**Excerpts from a dataset:**

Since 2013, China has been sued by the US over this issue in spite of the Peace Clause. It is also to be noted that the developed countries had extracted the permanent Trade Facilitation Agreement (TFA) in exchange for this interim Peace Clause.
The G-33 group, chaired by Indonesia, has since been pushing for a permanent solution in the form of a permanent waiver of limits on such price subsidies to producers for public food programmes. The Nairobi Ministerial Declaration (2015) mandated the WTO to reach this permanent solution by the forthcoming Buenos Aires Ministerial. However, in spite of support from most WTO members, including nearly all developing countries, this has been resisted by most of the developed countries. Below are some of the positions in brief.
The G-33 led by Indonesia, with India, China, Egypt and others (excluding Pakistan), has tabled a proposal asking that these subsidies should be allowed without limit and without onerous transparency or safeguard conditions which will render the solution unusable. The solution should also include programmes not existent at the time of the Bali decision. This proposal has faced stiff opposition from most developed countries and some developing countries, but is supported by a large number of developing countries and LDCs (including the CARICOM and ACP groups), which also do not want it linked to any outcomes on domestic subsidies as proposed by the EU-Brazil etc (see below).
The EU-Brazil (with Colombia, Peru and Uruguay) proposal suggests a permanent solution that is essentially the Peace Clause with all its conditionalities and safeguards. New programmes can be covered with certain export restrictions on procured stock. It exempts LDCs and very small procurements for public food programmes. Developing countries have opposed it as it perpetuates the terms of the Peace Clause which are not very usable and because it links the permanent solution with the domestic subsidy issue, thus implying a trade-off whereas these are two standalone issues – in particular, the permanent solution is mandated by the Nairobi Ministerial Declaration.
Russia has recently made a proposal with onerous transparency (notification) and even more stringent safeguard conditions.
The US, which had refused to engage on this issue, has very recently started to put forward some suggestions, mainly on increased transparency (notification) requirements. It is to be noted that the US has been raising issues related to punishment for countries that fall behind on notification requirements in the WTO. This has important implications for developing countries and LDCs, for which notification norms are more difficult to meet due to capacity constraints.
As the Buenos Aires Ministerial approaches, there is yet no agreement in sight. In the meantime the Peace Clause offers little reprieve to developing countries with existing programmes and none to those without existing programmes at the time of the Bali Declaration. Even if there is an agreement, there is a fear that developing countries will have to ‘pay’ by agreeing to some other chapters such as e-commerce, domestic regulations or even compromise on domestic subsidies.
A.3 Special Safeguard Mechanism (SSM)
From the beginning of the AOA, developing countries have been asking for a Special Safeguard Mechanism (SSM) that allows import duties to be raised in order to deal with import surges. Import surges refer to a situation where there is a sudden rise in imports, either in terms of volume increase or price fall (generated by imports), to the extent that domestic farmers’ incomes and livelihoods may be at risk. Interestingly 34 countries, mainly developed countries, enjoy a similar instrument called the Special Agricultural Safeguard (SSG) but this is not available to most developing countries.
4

**Your instructions:** Every entry must be set down again exactly as it reads.

**Solution for this problem:**
Since 2013, China has been sued by the US over this issue in spite of the Peace Clause. It is also to be noted that the developed countries had extracted the permanent Trade Facilitation Agreement (TFA) in exchange for this interim Peace Clause.
The G-33 group, chaired by Indonesia, has since been pushing for a permanent solution in the form of a permanent waiver of limits on such price subsidies to producers for public food programmes. The Nairobi Ministerial Declaration (2015) mandated the WTO to reach this permanent solution by the forthcoming Buenos Aires Ministerial. However, in spite of support from most WTO members, including nearly all developing countries, this has been resisted by most of the developed countries. Below are some of the positions in brief.
The G-33 led by Indonesia, with India, China, Egypt and others (excluding Pakistan), has tabled a proposal asking that these subsidies should be allowed without limit and without onerous transparency or safeguard conditions which will render the solution unusable. The solution should also include programmes not existent at the time of the Bali decision. This proposal has faced stiff opposition from most developed countries and some developing countries, but is supported by a large number of developing countries and LDCs (including the CARICOM and ACP groups), which also do not want it linked to any outcomes on domestic subsidies as proposed by the EU-Brazil etc (see below).
The EU-Brazil (with Colombia, Peru and Uruguay) proposal suggests a permanent solution that is essentially the Peace Clause with all its conditionalities and safeguards. New programmes can be covered with certain export restrictions on procured stock. It exempts LDCs and very small procurements for public food programmes. Developing countries have opposed it as it perpetuates the terms of the Peace Clause which are not very usable and because it links the permanent solution with the domestic subsidy issue, thus implying a trade-off whereas these are two standalone issues – in particular, the permanent solution is mandated by the Nairobi Ministerial Declaration.
Russia has recently made a proposal with onerous transparency (notification) and even more stringent safeguard conditions.
The US, which had refused to engage on this issue, has very recently started to put forward some suggestions, mainly on increased transparency (notification) requirements. It is to be noted that the US has been raising issues related to punishment for countries that fall behind on notification requirements in the WTO. This has important implications for developing countries and LDCs, for which notification norms are more difficult to meet due to capacity constraints.
As the Buenos Aires Ministerial approaches, there is yet no agreement in sight. In the meantime the Peace Clause offers little reprieve to developing countries with existing programmes and none to those without existing programmes at the time of the Bali Declaration. Even if there is an agreement, there is a fear that developing countries will have to ‘pay’ by agreeing to some other chapters such as e-commerce, domestic regulations or even compromise on domestic subsidies.
A.3 Special Safeguard Mechanism (SSM)
From the beginning of the AOA, developing countries have been asking for a Special Safeguard Mechanism (SSM) that allows import duties to be raised in order to deal with import surges. Import surges refer to a situation where there is a sudden rise in imports, either in terms of volume increase or price fall (generated by imports), to the extent that domestic farmers’ incomes and livelihoods may be at risk. Interestingly 34 countries, mainly developed countries, enjoy a similar instrument called the Special Agricultural Safeguard (SSG) but this is not available to most developing countries.
4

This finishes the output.